Hydroxytyrosol Improves Obesity and Insulin Resistance by Modulating Gut Microbiota in High-Fat Diet-Induced Obese Mice.
Liu Z, Wang N, Ma Y, Wen D
Front Microbiol. 2019. doi: 10.3389/fmicb.2019.00390
COMMENT: Hydroxytyrosol (HT) is the main component of olive oil and it has been shown to have beneficial effects on obesity, inflammation, hyperglycemia, insulin resistance and oxidative stress, among others. However, there is a lack of research on the mechanism by which HT improves obesity and its effect on gut microbiota. In this study the changes of the gut microbiota after high-fat diet (HFD), hydroxytyrosol feeding (HT), and fecal microbiota transplantation experiments from mice supplemented with HT (HTF), were analyzed by 16S rRNA amplicon sequencing (V3-V4 region).
In the present study, the authors hypothesized that Hydroxytyrosol (HT) may prevent obesity and insulin resistance (IR) by altering the composition of the intestinal microbes and alleviating inflammatory status. The effect of HT supplementation on high-fat diet (HFD)-induced obese mice was analyzed, along with the mechanism of action of the gut microorganisms through bacterial fecal transplantation experiments.
HT gavage at a concentration of 50 mg/kg/day for 8 weeks was able to maintain the integrity of intestinal barrier, alter the composition of gut microbiota, reduce the release of endotoxin into the blood, and reduce inflammation, ultimately preventing HFD-induced obesity and IR.

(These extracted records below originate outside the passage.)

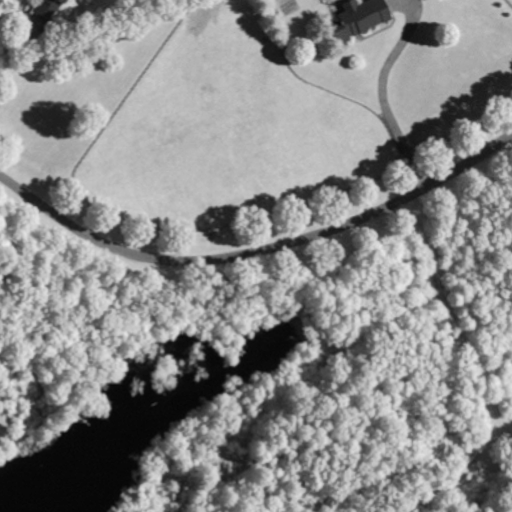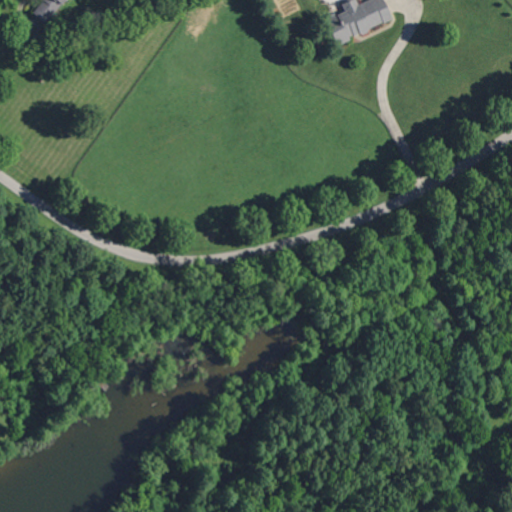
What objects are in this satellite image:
building: (45, 8)
building: (48, 9)
building: (356, 18)
building: (357, 18)
road: (16, 37)
road: (382, 96)
road: (257, 248)
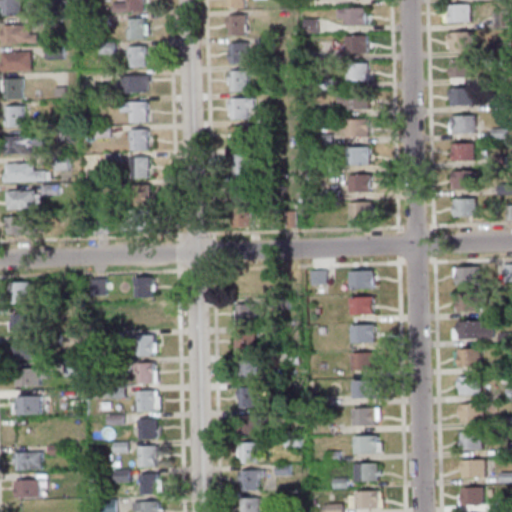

It has found that HFD mice had a significantly increased ratio of Firmicutes to Bacteroides (F/B), which was not altered by Hydroxytyrosol (HT) or fecal microbiota transplantation from mice supplemented with HT. This indicates that HT may be beneficial for metabolism but does not regulate F/B.
We found that HT supplementation significantly changed the composition of the gut microbiota.
HT enhanced a variety of bacterial species that are negatively associated with obesity and reduced species that are positively associated with obesity. In summary, HT may prevent HFD-induced obesity by regulating a variety of different gut microbiota.
Fecal microbiota transplantation from mice supplemented with HT (HTF) also resulted in beneficial effects similar to those seen in HT-feeded mice, including an increase in the integrity of the intestinal barrier, prevention of inflammation, and alleviation of obesity and IR induced by a HFD. Furthermore, HFT altered the intestinal microbiota in a manner consistent with HT supplementation.
HT and HTF restrained the activation of the TLR-4 and NF-κB pathways, reduced the expression of pro-inflammatory factors and IRS-1 phosphorylation at serine 307, and enhanced the phosphorylation of AKT. Thus, HT may alleviate IR through the TLR-4 and NF-κB signaling pathways.
Overall, our results suggest that HT reduces weight gain, chronic inflammation, and IR in HFD-induced obese mice, partially through regulation of specific gut microbiota.